Ranked No. 1 in the NFL in rushing, the Eagles possess a huge advantage on paper against a Bears run defense that remains last in the league. But there were signs of progress last Sunday when the unit surrendered only 93 yards on the ground in a win over the Browns after yielding an average of 204 yards the previous seven games.

"Collectively, we tackled better," Trestman said. "Our fits were better. Our edges were better. Don't get me wrong; it's not where we want to be, but it did improve.

"It's good that we're ascending. Certainly we've got to play better this week. We're playing against a very explosive team that stretches the field both horizontally and vertically, in the running game as well as the passing game. This is really going to test our defense this week, no doubt about it."

Foles, who replaced Michael Vick as the Eagles' starting quarterback, has passed for 2,398 yards with 23 touchdowns and two interceptions. His favorite target is receiver DeSean Jackson, who has 75 receptions for 1,275 yards and nine TDs.

The good news for the Bears is that linebacker Lance Briggs could return after missing the last seven games with a fractured shoulder. The seven-time Pro Bowler practiced on a limited basis Wednesday. A decision about his availability is expected to be announced Friday.

"It would be huge," Wootton said. "I think Lance is definitely one of the best linebackers in the league. Before he got hurt, he was having an incredible season, so it would be great to have a guy like him, a perennial Pro Bowler, back."

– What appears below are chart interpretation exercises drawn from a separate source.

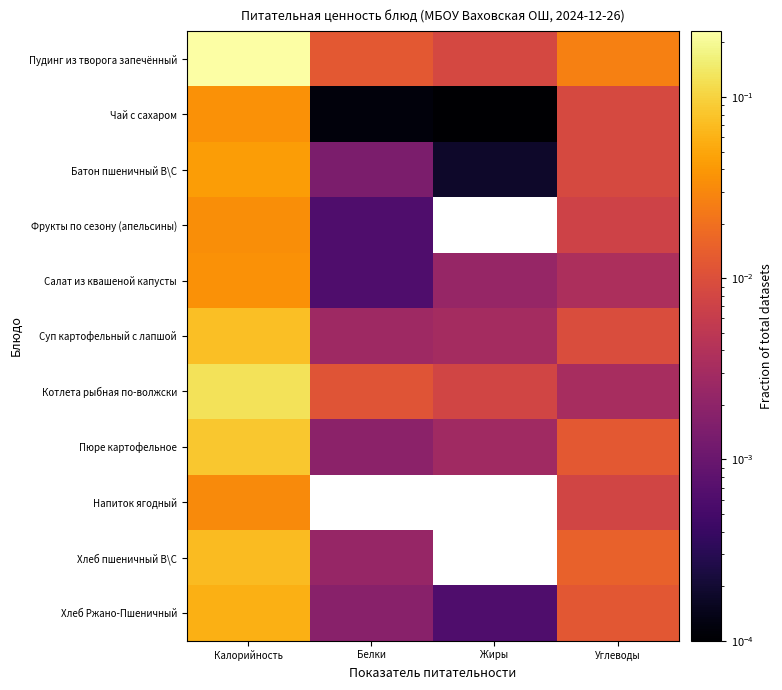

Reading left to right, extract all data points from this chart.

Пудинг из творога запечённый: Калорийность=0.2	Белки=0.0	Жиры=0.0	Углеводы=0.0
Чай с сахаром: Калорийность=0.0	Белки=0.0	Жиры=0.0	Углеводы=0.0
Батон пшеничный В\С: Калорийность=0.0	Белки=0.0	Жиры=0.0	Углеводы=0.0
Фрукты по сезону (апельсины): Калорийность=0.0	Белки=0.0	Жиры=0.0	Углеводы=0.0
Салат из квашеной капусты: Калорийность=0.0	Белки=0.0	Жиры=0.0	Углеводы=0.0
Суп картофельный с лапшой: Калорийность=0.1	Белки=0.0	Жиры=0.0	Углеводы=0.0
Котлета рыбная по-волжски: Калорийность=0.1	Белки=0.0	Жиры=0.0	Углеводы=0.0
Пюре картофельное: Калорийность=0.1	Белки=0.0	Жиры=0.0	Углеводы=0.0
Напиток ягодный: Калорийность=0.0	Белки=0.0	Жиры=0.0	Углеводы=0.0
Хлеб пшеничный В\С: Калорийность=0.1	Белки=0.0	Жиры=0.0	Углеводы=0.0
Хлеб Ржано-Пшеничный: Калорийность=0.1	Белки=0.0	Жиры=0.0	Углеводы=0.0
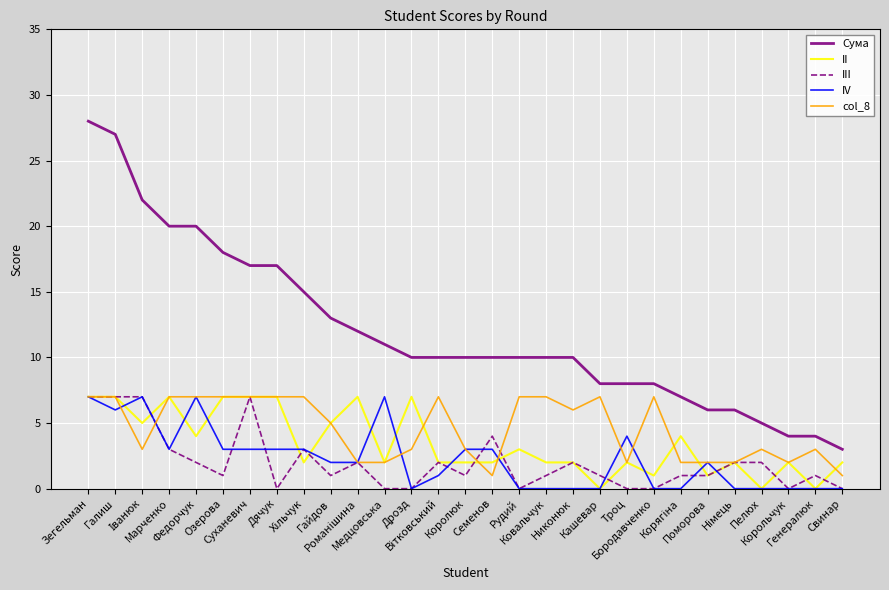

Which series has the widest spread of values?

Сума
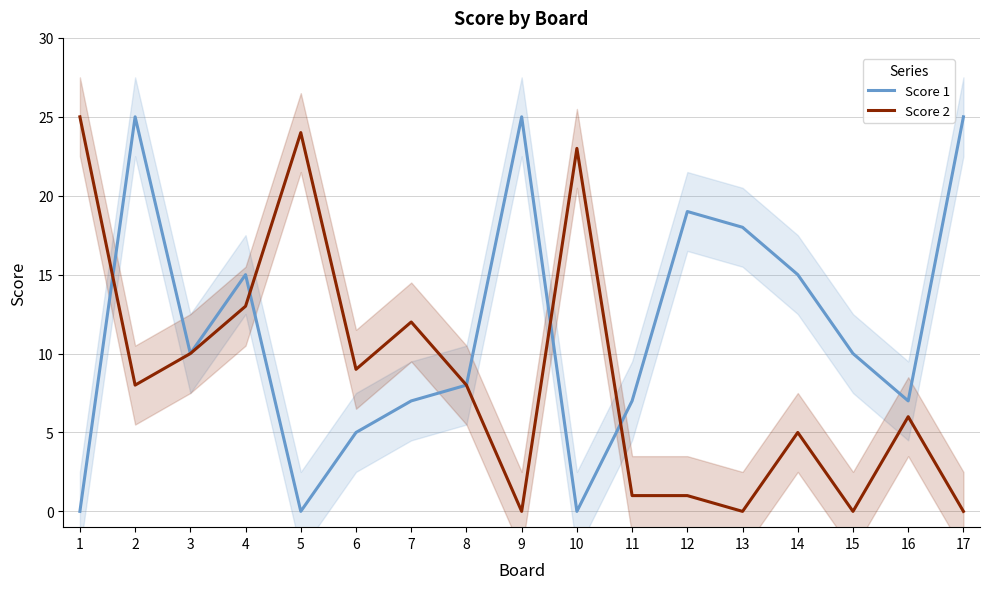

Reading left to right, what are all the values shown in this chart?

Score 1: 0	25	10	15	0	5	7	8	25	0	7	19	18	15	10	7	25
Score 2: 25	8	10	13	24	9	12	8	0	23	1	1	0	5	0	6	0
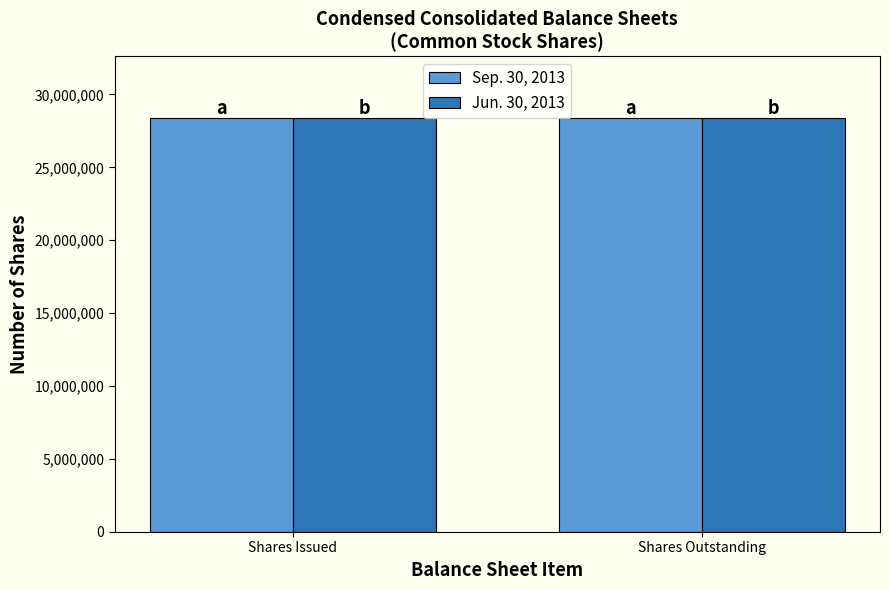

What position from the right is Shares Outstanding?

1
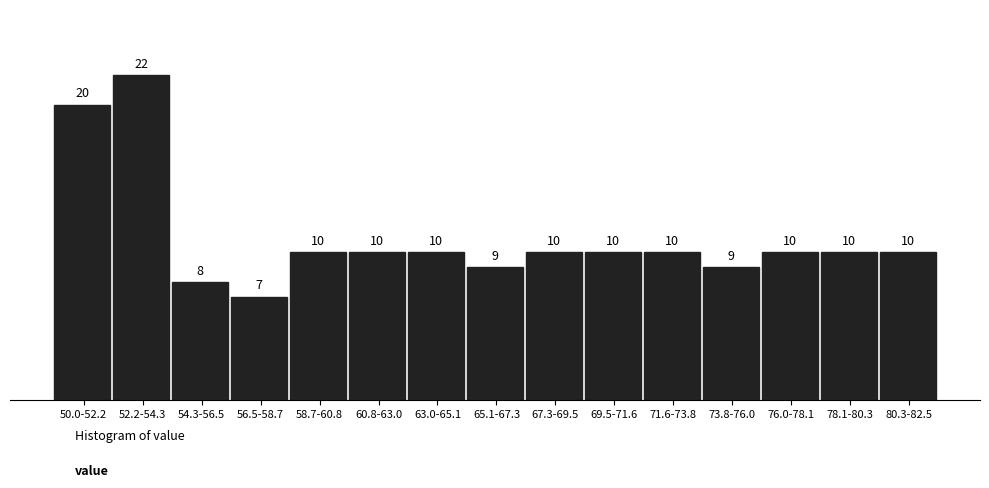

Reading left to right, list all the values displayed in this chart.

50.0-52.2=20	52.2-54.3=22	54.3-56.5=8	56.5-58.7=7	58.7-60.8=10	60.8-63.0=10	63.0-65.1=10	65.1-67.3=9	67.3-69.5=10	69.5-71.6=10	71.6-73.8=10	73.8-76.0=9	76.0-78.1=10	78.1-80.3=10	80.3-82.5=10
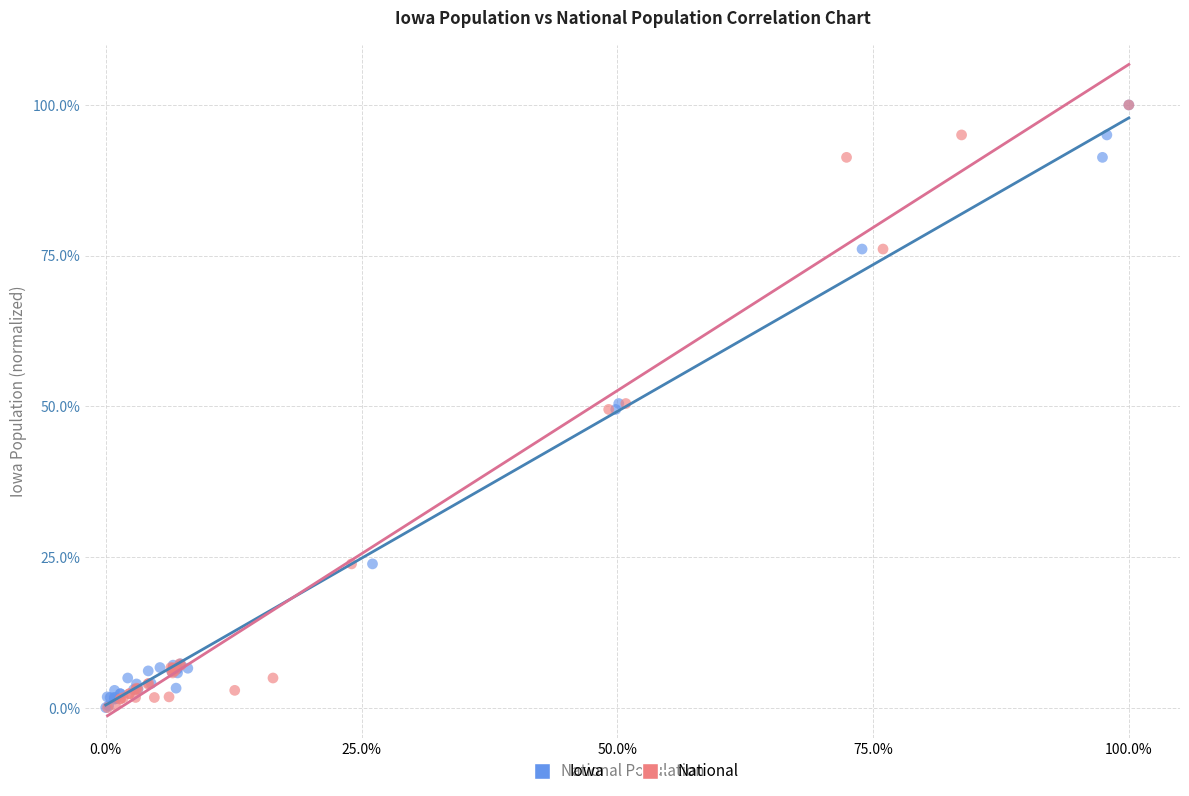

What are all the series names shown in the legend?

Iowa, National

Briggs would pair with veteran defensive tackle Jeremiah Ratliff, who has improved each week since making his Bears debut Dec. 1 against the Vikings after missing over a year following groin surgery. Ratliff was credited with three tackles, including a tackle-for-loss versus the Browns.

"He was very active in the game," Tucker said. "He made some plays in the run game. He did a nice job in the pass rush, creating some pressure and some pocket pocket collapse. That was huge. He brings great energy to the group. He's very confident and guys are confident in him. He's a great guy to have out there. I'm really glad we have him."

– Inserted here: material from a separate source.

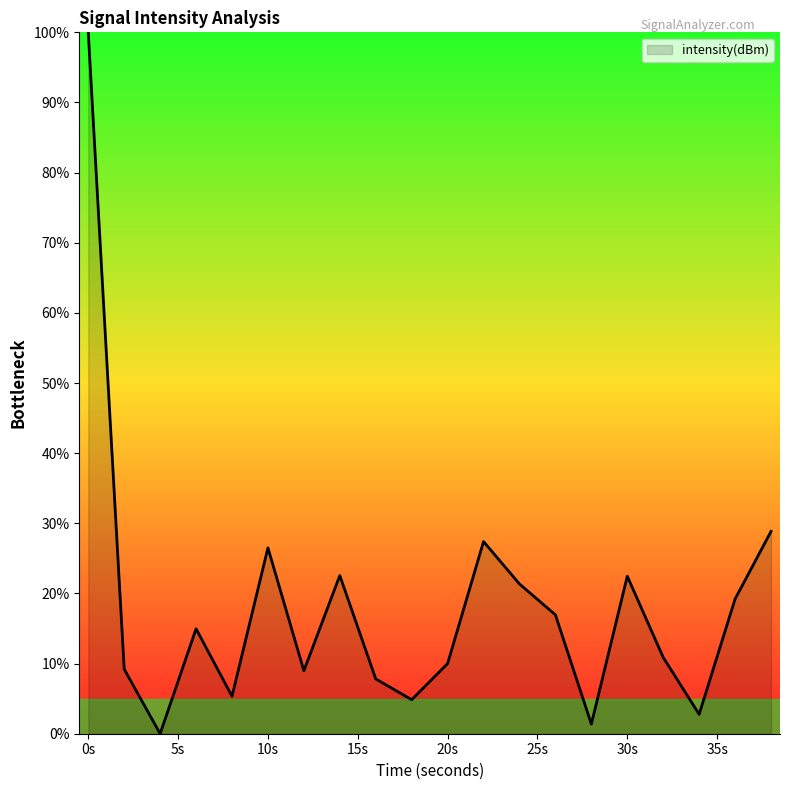

What is the maximum value shown in the chart?

100.0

The Eagles lead the NFL in rushing yards per game, rushing yards per attempt, plays of 20-plus yards, pass plays of 20-plus yards, touchdowns of 20-plus yards and yards per first down play. They employ an up-tempo attack that limits defenses from making substitutions.

"We just have to make sure we're on the same page," Tucker said. "We have to get the call in quickly. We have to get aligned very quickly and make sure we communicate. Then when the ball is snapped, we've got to go play."

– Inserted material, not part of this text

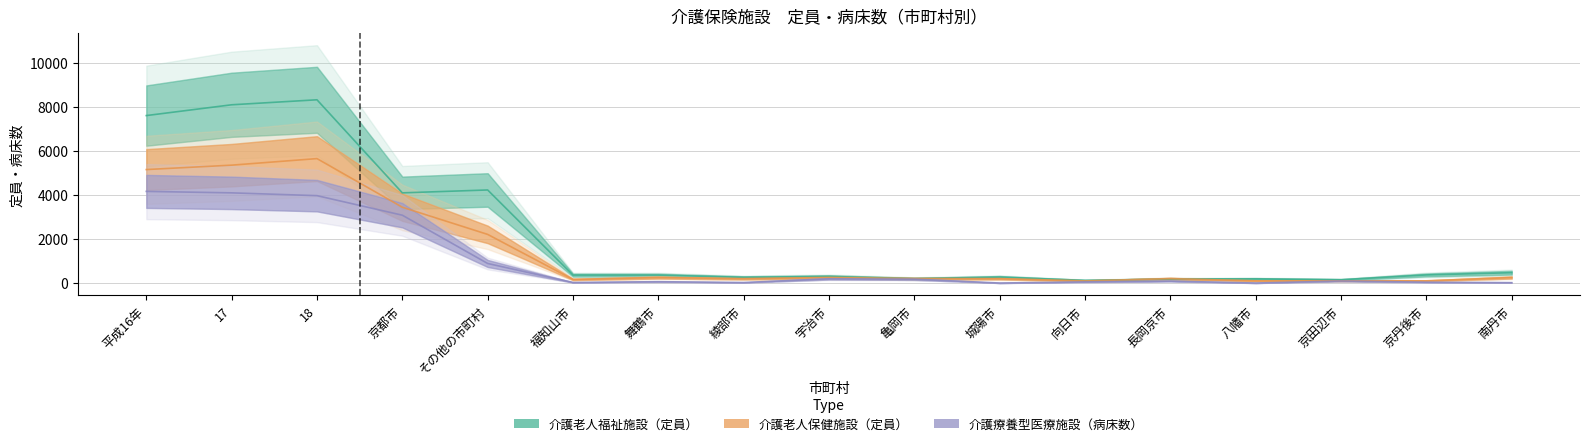

True or false: 介護老人福祉施設（定員） and 介護療養型医療施設（病床数） intersect in this chart.

False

Of greater concern to the Bears is defending the Eagles' zone-read plays. In a loss to the Redskins Oct. 20, the defense fit only two of 10 zone-read runs correctly.

"It's very similar to the Redskins type of offense," Wootton said. "They try to confuse you a little bit, so it's crucial that we play gap sound and we have our option responsibilities because you see on film when teams weren't doing what they were supposed to they gash them a little bit.

"Last time against the Redskins we didn't fit it the way we needed to. A big focus this week has been going over repetition on what our responsibilities are on the option-who's got the dive, who's got the quarterback, who's got the pitch. We've got to stay gap-to-gap sound on that."